# Iron Max



## Uk0724 (May 1, 2019)

I couldnt find anything in the search results for this product. Do any of you have experience with this? Looks like it kills two birds...iron and manganese. Thoughts?


----------



## Mightyquinn (Jan 31, 2017)

I don't see it being too much different than any of the other liquid iron products out there. Just know if you buy that stuff, you are paying double of what it is worth for shipping. You can pick up something similar at Tractor Supply or Site One for about half the price.


----------



## gooodawgs (Jul 10, 2020)

@Mightyquinn what's your go-to iron product? Looks like Siteone has a few options, any favorites?


----------



## Theycallmemrr (May 16, 2019)

@gooodawgs

Why not make your own Iron solution?

4.0 oz of Ferrous Sulfate aka iron(II) sulfate (0.8oz of Fe)
3.4 oz of Ammonium Sulfate
All of this is sprayed per 1000 sq ft. 
You can get the iron from Kelp4less.com or siteone carries it but it might be something that needs to be special ordered. Home depot/Lowe's also carries it but it labeled as moss killer. You will pay through the nose for it and won't get much for what you pay for it.

You can adjust the amount of iron up or down depending on the color you want. Just be careful and don't over do it with the iron as it can turn the turf dark gray/black.

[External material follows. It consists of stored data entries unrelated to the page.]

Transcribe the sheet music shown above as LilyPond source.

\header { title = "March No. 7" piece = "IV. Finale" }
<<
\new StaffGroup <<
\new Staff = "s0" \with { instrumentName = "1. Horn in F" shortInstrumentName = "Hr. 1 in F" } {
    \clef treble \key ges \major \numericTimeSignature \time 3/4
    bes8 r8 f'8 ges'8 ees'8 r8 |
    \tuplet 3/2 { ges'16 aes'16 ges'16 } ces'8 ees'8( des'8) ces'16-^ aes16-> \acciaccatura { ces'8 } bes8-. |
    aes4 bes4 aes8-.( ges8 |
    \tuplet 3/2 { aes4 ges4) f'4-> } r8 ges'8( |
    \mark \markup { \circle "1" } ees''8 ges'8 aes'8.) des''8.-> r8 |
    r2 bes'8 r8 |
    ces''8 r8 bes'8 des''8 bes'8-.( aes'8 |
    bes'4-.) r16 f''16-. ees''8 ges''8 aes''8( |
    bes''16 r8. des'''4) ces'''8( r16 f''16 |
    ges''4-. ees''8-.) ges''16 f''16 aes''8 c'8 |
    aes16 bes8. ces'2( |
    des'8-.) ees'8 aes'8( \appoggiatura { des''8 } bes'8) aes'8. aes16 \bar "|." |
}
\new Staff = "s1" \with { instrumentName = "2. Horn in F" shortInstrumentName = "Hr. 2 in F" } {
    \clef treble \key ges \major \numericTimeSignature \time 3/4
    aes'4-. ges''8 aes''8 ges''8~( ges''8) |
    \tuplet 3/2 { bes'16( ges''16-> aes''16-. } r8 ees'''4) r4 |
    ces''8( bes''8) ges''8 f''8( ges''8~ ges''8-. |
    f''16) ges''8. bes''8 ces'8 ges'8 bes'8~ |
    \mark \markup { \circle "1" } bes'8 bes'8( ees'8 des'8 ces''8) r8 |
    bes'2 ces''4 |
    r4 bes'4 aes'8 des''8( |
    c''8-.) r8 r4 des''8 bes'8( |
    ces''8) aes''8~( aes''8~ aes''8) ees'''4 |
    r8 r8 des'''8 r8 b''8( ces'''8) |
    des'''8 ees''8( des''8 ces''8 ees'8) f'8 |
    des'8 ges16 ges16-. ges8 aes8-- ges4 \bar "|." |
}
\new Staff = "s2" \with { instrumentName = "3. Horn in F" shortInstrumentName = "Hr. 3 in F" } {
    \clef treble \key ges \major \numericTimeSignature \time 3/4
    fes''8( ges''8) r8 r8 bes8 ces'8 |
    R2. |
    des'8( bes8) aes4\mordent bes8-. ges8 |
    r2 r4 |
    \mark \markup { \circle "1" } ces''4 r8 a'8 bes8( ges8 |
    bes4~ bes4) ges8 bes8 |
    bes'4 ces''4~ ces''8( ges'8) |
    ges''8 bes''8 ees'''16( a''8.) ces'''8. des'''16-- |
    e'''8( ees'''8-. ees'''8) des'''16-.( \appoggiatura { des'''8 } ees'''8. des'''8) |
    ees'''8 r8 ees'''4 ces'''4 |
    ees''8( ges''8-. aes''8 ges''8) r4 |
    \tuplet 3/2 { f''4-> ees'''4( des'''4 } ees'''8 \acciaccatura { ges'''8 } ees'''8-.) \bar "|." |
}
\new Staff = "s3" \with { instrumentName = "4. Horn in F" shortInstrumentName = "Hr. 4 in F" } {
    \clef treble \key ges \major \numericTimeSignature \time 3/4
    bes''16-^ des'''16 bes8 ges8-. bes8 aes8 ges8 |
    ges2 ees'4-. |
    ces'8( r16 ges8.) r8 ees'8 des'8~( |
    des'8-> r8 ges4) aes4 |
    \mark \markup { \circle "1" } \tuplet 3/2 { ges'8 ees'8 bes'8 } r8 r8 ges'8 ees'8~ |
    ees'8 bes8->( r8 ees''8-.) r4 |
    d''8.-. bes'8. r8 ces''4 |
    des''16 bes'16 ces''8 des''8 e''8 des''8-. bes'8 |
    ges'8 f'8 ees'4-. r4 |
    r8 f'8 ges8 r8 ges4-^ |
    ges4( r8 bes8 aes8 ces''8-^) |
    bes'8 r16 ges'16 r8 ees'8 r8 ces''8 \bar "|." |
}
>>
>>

You can also get it at Home Depot or Lowe's but it's labeled as Moss killer. It's very expensive for the amount you get though.


----------



## cldrunner (May 14, 2019)

@gooodawgs I know you were not asking me but I had great success last year using SiteOne Fertilizer that has 4.5% iron and using their micronutrient that has 20% iron. Seemed to work really well for me.

https://www.siteone.com/en/080299-lesco-iron-plus-micronutrient-20fe-8mn-5mg-55s-2zn-50-lb/p/11534
https://www.siteone.com/pdf/sdsPDF?skuId=11534&resourceId=9760

https://www.siteone.com/en/098623-lesco-fertilizer-28-3-10-50-polyplus-45fe-50-lb/p/336699
https://www.siteone.com/pdf/sdsPDF?skuId=336699&resourceId=16004

Very cost effective compared to liquid solutions I have found.


----------



## Mightyquinn (Jan 31, 2017)

gooodawgs said:


> @Mightyquinn what's your go-to iron product? Looks like Siteone has a few options, any favorites?

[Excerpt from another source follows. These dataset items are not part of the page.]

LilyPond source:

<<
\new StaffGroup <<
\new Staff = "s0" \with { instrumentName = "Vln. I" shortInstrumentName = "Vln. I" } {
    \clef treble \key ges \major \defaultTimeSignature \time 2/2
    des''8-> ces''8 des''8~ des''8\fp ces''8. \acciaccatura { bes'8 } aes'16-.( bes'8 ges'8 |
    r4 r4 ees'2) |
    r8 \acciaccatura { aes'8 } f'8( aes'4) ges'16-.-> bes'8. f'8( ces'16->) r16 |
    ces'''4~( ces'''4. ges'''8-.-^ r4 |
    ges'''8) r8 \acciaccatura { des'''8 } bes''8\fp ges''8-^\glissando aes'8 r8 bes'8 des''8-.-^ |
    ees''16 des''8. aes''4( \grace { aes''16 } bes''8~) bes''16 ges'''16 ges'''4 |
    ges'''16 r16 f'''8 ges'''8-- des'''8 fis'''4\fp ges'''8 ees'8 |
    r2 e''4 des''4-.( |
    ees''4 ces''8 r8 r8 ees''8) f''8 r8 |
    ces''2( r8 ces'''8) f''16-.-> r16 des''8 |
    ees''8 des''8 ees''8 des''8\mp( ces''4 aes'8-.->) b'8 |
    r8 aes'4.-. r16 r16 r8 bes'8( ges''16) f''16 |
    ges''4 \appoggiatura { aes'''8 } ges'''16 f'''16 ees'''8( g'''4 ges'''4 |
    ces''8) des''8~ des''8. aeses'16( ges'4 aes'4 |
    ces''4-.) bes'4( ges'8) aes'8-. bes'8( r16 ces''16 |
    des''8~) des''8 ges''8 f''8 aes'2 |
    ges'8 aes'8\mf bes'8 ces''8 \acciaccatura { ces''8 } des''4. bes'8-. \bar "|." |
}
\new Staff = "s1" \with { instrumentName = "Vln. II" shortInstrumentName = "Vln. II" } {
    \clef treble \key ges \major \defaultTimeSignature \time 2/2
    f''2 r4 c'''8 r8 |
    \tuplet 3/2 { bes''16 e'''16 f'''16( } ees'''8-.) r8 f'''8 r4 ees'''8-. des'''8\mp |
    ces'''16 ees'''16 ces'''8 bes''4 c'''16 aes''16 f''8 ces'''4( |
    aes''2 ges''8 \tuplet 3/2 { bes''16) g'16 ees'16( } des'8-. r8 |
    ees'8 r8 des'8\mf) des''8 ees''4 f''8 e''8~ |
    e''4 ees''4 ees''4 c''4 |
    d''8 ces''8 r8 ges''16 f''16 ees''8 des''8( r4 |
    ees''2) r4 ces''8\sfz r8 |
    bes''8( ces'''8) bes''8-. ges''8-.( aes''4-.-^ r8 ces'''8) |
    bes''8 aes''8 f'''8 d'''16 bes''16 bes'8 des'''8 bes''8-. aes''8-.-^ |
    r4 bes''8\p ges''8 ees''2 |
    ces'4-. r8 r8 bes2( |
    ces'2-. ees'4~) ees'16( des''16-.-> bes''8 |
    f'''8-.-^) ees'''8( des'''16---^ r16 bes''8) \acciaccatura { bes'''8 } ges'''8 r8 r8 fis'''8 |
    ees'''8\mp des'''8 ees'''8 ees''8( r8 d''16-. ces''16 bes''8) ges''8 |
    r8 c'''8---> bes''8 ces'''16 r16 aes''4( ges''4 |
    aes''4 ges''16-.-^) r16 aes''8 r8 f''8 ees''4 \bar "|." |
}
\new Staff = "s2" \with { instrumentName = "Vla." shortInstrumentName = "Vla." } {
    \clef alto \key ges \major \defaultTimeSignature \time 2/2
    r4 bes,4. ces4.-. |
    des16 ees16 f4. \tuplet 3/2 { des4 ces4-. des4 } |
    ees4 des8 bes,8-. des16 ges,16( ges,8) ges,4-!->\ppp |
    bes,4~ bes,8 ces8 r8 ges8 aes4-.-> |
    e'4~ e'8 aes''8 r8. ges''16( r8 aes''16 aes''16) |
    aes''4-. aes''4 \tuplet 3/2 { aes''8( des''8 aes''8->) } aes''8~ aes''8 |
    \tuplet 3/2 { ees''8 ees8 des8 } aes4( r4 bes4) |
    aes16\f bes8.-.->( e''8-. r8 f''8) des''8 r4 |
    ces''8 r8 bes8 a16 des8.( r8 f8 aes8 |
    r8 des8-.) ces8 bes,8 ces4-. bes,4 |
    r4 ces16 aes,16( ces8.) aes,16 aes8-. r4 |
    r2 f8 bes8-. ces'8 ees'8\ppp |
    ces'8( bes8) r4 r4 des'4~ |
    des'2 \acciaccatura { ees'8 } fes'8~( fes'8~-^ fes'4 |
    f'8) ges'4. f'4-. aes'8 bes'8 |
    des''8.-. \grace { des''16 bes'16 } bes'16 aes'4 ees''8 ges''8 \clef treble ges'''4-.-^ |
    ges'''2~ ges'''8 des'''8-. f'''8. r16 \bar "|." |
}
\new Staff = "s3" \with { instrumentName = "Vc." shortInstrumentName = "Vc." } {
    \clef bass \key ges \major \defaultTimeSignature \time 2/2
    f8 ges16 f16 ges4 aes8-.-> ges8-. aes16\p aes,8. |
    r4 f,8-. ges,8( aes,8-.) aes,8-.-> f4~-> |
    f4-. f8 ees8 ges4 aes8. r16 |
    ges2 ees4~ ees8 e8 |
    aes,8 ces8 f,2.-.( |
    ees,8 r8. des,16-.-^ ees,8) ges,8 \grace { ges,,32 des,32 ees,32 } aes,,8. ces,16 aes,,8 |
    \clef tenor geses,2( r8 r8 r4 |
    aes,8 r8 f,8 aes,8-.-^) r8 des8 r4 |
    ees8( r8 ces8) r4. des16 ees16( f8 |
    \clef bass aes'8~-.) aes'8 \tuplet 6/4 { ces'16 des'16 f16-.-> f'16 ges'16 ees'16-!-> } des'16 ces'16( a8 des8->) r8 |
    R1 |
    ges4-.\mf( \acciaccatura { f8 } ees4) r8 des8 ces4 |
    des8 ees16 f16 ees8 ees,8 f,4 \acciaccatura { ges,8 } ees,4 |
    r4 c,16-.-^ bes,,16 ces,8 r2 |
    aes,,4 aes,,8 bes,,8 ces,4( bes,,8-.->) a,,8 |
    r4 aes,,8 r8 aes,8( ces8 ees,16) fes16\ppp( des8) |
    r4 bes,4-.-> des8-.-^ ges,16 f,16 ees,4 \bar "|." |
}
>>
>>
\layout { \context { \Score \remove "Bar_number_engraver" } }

I have used products like that in the past with good results and have also tried mixing my own like @Theycallmemrr mentioned but I have been a fan of FeATURE and Main Event for the last couple of years as the iron is Chelated and will be more stable plus you aren't paying a lot for shipping water basically and they both have all the micronutrients in them too which you don't get with the Ferrous Sulfate and Ammonium Sulfate mix.

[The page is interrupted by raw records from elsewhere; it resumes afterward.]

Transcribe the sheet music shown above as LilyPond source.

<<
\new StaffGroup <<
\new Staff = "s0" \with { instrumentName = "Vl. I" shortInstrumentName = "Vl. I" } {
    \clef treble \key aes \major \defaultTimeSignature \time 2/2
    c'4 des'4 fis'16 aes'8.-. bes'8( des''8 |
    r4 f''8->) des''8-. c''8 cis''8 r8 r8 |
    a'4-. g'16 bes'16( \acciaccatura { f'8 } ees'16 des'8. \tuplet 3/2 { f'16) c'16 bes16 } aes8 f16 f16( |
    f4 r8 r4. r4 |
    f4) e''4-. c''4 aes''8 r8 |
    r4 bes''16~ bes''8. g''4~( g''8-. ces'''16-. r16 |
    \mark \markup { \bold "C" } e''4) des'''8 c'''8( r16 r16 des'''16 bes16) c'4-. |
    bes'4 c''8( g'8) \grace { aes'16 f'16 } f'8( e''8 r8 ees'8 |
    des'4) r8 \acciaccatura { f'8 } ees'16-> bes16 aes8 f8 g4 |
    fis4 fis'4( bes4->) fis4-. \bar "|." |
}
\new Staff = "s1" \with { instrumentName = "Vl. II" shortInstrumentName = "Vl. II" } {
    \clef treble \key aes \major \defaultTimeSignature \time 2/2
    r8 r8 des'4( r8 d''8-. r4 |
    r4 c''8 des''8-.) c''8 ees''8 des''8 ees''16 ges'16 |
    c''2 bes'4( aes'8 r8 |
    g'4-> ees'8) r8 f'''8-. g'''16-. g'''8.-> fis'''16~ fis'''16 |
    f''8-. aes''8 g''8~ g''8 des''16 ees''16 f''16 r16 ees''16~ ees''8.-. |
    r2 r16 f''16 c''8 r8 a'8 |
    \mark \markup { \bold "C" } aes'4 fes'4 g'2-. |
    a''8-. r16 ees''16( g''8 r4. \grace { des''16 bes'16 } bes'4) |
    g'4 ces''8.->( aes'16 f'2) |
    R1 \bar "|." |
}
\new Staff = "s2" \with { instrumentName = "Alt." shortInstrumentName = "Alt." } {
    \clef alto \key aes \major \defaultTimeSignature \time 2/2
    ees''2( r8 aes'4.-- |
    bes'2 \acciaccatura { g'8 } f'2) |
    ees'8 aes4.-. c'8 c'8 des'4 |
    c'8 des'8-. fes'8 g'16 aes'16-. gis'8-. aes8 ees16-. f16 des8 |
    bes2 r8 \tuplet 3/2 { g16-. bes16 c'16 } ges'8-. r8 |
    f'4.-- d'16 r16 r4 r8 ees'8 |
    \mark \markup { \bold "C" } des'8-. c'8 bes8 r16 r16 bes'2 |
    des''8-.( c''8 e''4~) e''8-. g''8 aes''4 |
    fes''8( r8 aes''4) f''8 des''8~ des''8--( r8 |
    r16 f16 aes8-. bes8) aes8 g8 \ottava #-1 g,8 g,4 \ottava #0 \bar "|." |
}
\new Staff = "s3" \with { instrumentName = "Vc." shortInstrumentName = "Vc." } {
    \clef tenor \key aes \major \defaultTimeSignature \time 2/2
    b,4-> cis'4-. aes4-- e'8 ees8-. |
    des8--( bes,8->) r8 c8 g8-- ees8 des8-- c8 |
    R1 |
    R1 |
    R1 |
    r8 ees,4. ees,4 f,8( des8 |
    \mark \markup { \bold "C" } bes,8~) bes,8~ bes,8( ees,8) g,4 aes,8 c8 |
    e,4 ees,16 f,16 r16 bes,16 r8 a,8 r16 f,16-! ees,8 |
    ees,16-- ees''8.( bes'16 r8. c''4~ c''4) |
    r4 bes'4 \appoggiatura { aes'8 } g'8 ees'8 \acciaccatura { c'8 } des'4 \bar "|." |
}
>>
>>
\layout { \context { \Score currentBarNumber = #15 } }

The link for the FeATURE is from a member here at TLF as he is able to buy it in bulk where he lives but for the Main Event you would need to purchase $100 worth to get free shipping which is what I did as it will keep indefinitely as long as it's in a dry location. You generally mix 2-3 oz of the product with a gallon of water per 1,000 sq/ft.


----------



## FATC1TY (Jul 12, 2017)

Big fan of Feature and I'll even admit the micro green or whatever it is from Greene County Fert is pretty good, but again, it's liquid and paying for water is kind of stupid.


----------



## Stro3579 (Jun 30, 2017)

Mightyquinn said:


> gooodawgs said:
> 
> 
> > @Mightyquinn what's your go-to iron product? Looks like Siteone has a few options, any favorites?
> ...


Where can I get some main event iron? Which works best Feature or Main Event?


----------



## Mightyquinn (Jan 31, 2017)

You can get MAIN EVENT through Midwest Arborist Supply or you can get some FEature through the MarketPlace here on TLF. If you buy $100 worth at MAS you get free shipping which helps bring the cost down a little.

As for which one is better they are both about the same.


----------



## tnbison (Jun 2, 2017)

I was pretty happy with using main event monthly last year. Just mixed it in when it was pgr time.


----------



## Stro3579 (Jun 30, 2017)

:thumbup:


tnbison said:


> I was pretty happy with using main event monthly last year. Just mixed it in when it was pgr time.


----------



## Stro3579 (Jun 30, 2017)

Mightyquinn said:


> You can get MAIN EVENT through Midwest Arborist Supply or you can get some FEature through the MarketPlace here on TLF. If you buy $100 worth at MAS you get free shipping which helps bring the cost down a little.
> 
> As for which one is better they are both about the same.


Thanks👍🏽


----------



## tcorbitt20 (Aug 31, 2018)

I just bought some of this impulsively when I was ordering a fungicide. Plan to spray some tomorrow with my PGR. Will update later.


----------



## clbphllps (Aug 20, 2019)

I just started spraying this at a 2 oz / k and it works fine. I'm going to start going stronger and when I run out will switch to the tractor supply version as @Mightyquinn pointed out.


----------



## Uk0724 (May 1, 2019)

I just put down my first application of this last night with my PGR.

Fingers crossed it is a good source of iron.


----------



## Uk0724 (May 1, 2019)

Not impressed. Can't tell I applied iron. Will up the rate next time.


----------